── DATASET EXCERPT ──
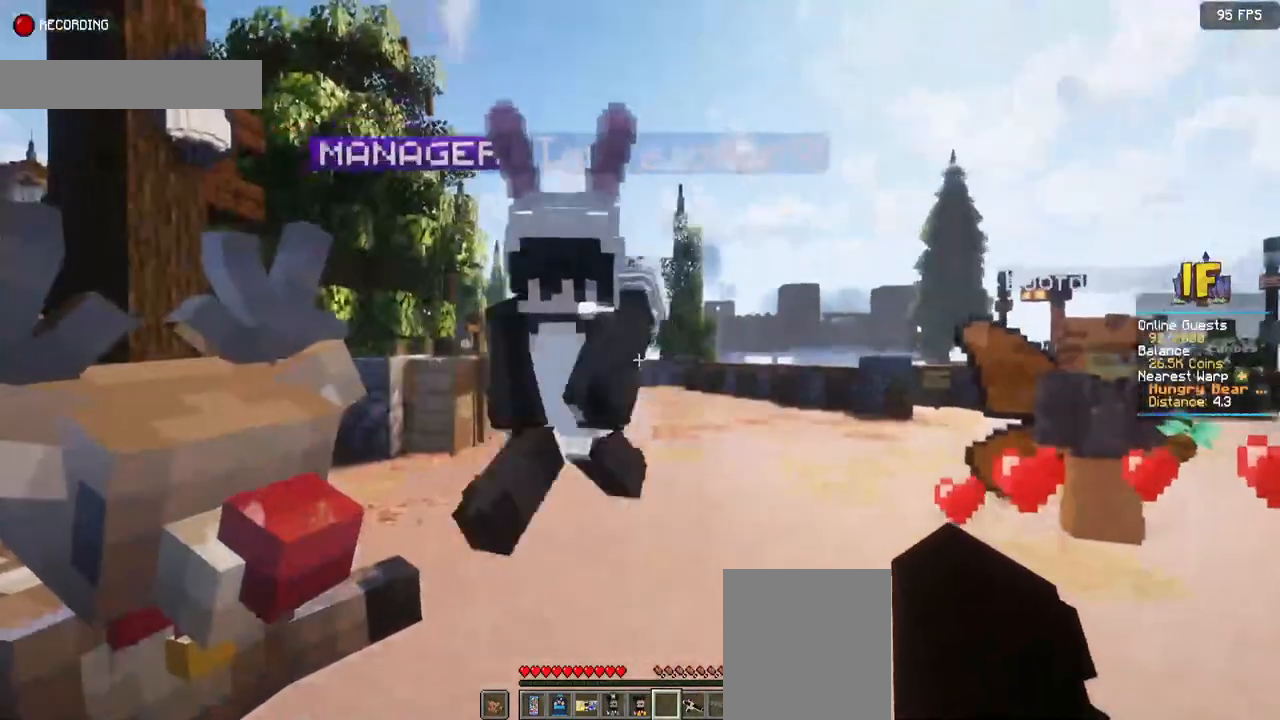
{"keys": [], "mouse": [], "events": [[17, "mouse_left", "down"], [217, "mouse_left", "up"]]}
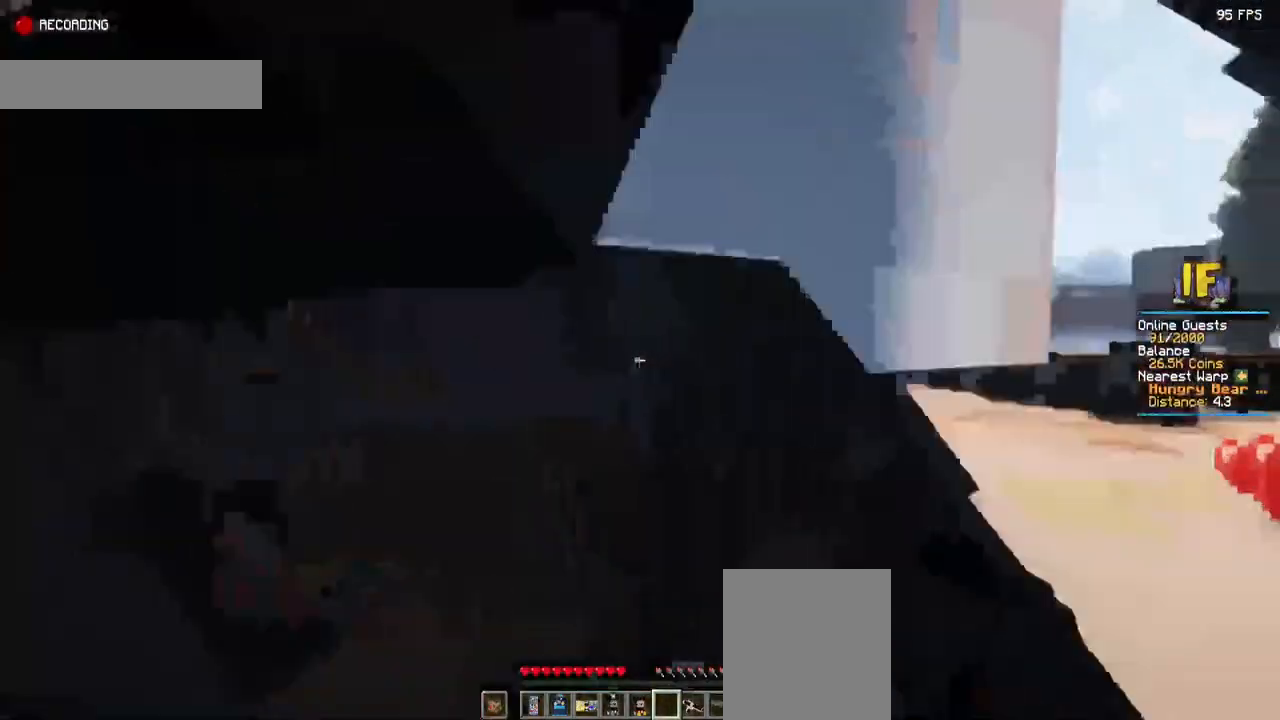
{"keys": ["space"], "mouse": [], "events": [[284, "space", "down"]]}
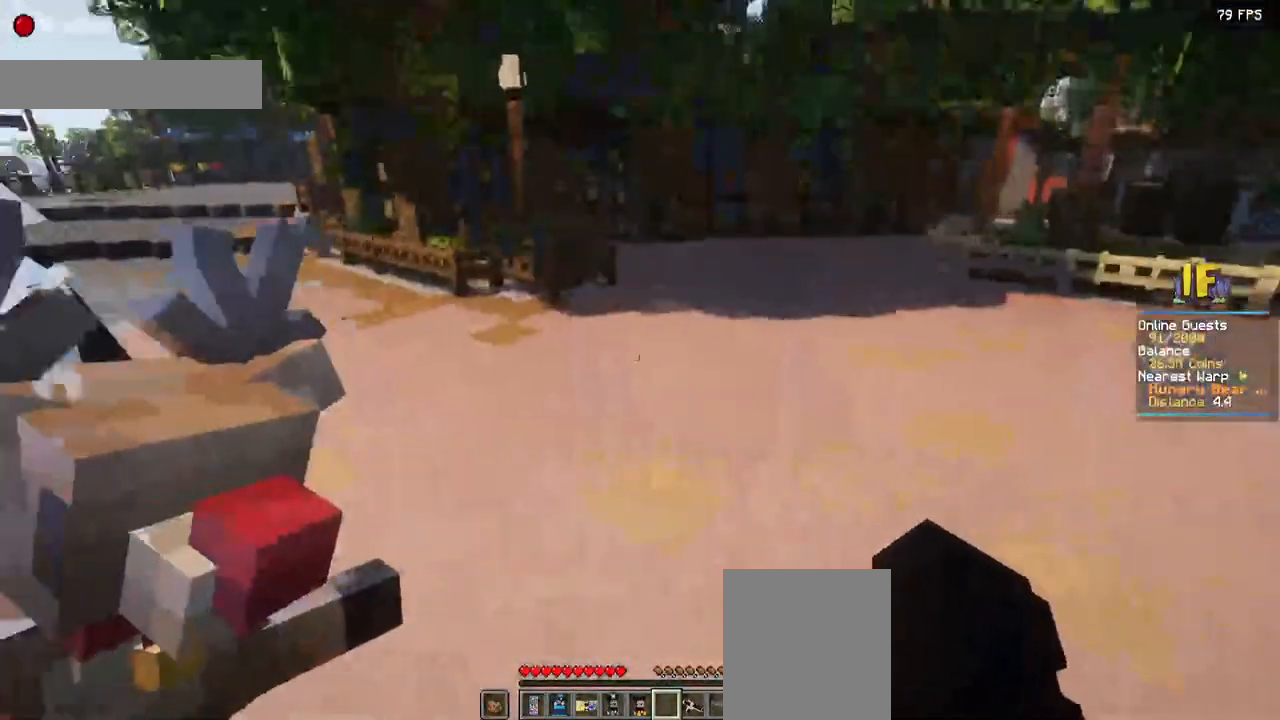
{"keys": ["space"], "mouse": [], "events": [[317, "mouse_left", "down"], [484, "mouse_left", "up"]]}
───
What is needed is a copy of every line above in which "space" appears.

EXERCISE ANSWER:
{"keys": ["space"], "mouse": [], "events": [[284, "space", "down"]]}
{"keys": ["space"], "mouse": [], "events": [[317, "mouse_left", "down"], [484, "mouse_left", "up"]]}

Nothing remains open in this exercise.